| I work for very a famous company in north west part of US. We have a very large number of Indian employees. Most of them are here on the h1b visa. I am from eastern europe, but I have lived in the US for 10+ years now. I joined this company based on its reputation and the impact this company is making on day-to-day basis. Before you brand me as a racist,please hear me out. I work in the engineering department of the company and it is quite expected or in fact a norm now-a-days to expect Indians. I am baffled by their behavior in general, lack of long term vision, speaking in Hindi language regularly. Every single day, there is smell of Indian food in the kitchen on most the floors from 12 to 2. Many people speak while eating, which I sincerely frown upon. Majority of these people are unwilling to listen. It's incredibly hard to convince them that their solution is wrong or doesn't scale or make sense in the long term. It seems to me most of these people started as database or informatica developers and they carry same mindset for every problem at hand. We are doing migration to aws platform right now and one person kept same data warehouse design structure in redshift as if it was oracle.

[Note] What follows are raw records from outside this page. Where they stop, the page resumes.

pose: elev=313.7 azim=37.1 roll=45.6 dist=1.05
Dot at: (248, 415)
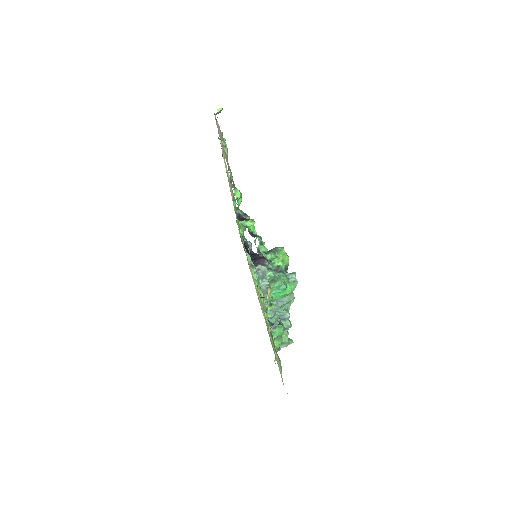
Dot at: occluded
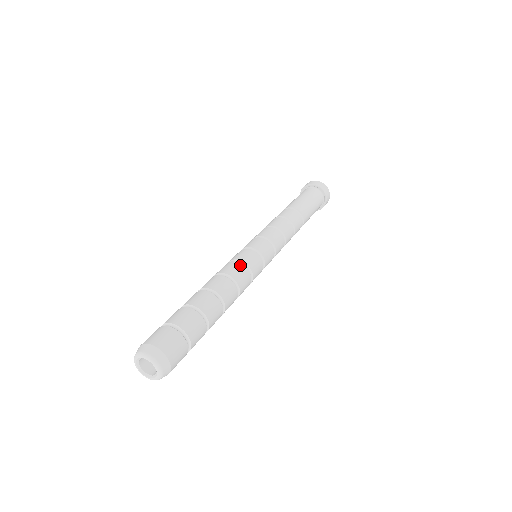
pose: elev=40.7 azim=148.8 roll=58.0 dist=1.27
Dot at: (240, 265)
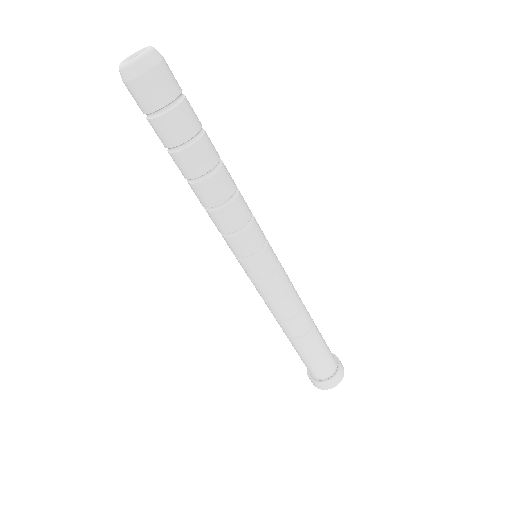
Dot at: occluded
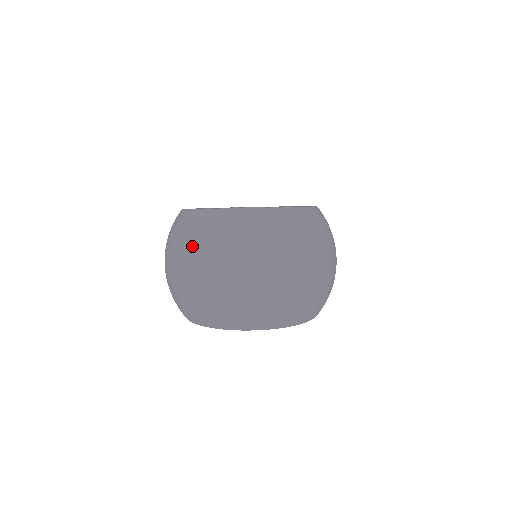
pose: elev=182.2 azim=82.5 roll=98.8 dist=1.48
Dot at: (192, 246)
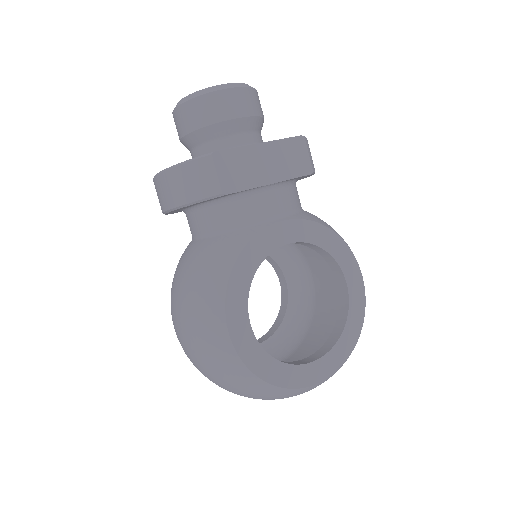
Dot at: occluded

Majority of the managers are also Indians and unwilling to listen. I now see that most of complexities are artificial and in fact there are no major technical challenges. I think I got hired for a lower position than I deserved. I plan to stay here for a while because I made a big move from the another city. What is effective strategy to deal with Indian people in general? How to convince them and help them understand to listen to others? This is first time I am dealing with majority of Indians even though this is an American company. How did you manage to deal with Indian people? Edit - This is not a troll post. I am genuinely curious. |
We, or our ancestors, were able to assimilate into the US because enough of our society was accepting of people from other cultures, with other social norms, other perspectives, other histories, etc. We're basically all from some other country.
You need to clearly separate ethnicity (cuisine, preferred language) from technical approaches to engineering. In doing so, the way you work with any engineer will be the same, no matter their ethnicity. After all, you'd like them to afford you the same professionalism.